JOB
Without altering a word, return the records below, but exclude the pictures.

● ● ● ● ● ● ●

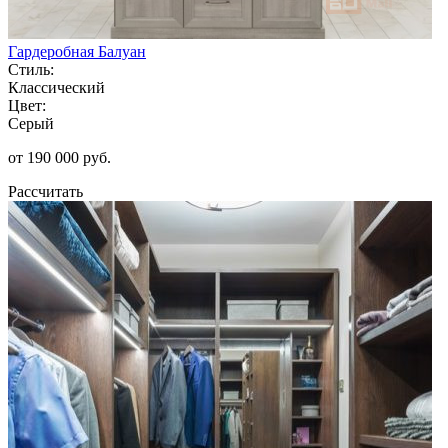
Гардеробная Балуан
Стиль:
Классический
Цвет:
Серый
от 190 000 руб.
Рассчитать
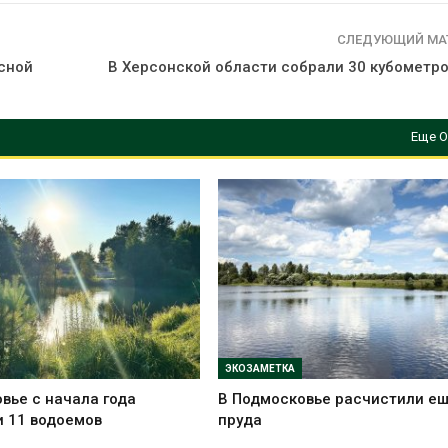
СЛЕДУЮЩИЙ МА
сной
В Херсонской области собрали 30 кубометро
Еще О
ЭКОЗАМЕТКА
вье с начала года
В Подмосковье расчистили ещ
 11 водоемов
пруда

● ● ● ● ● ● ●

OUTPUT
Гардеробная Балуан
Стиль:
Классический
Цвет:
Серый
от 190 000 руб.
Рассчитать
СЛЕДУЮЩИЙ МА
сной
В Херсонской области собрали 30 кубометро
Еще О
ЭКОЗАМЕТКА
вье с начала года
В Подмосковье расчистили ещ
 11 водоемов
пруда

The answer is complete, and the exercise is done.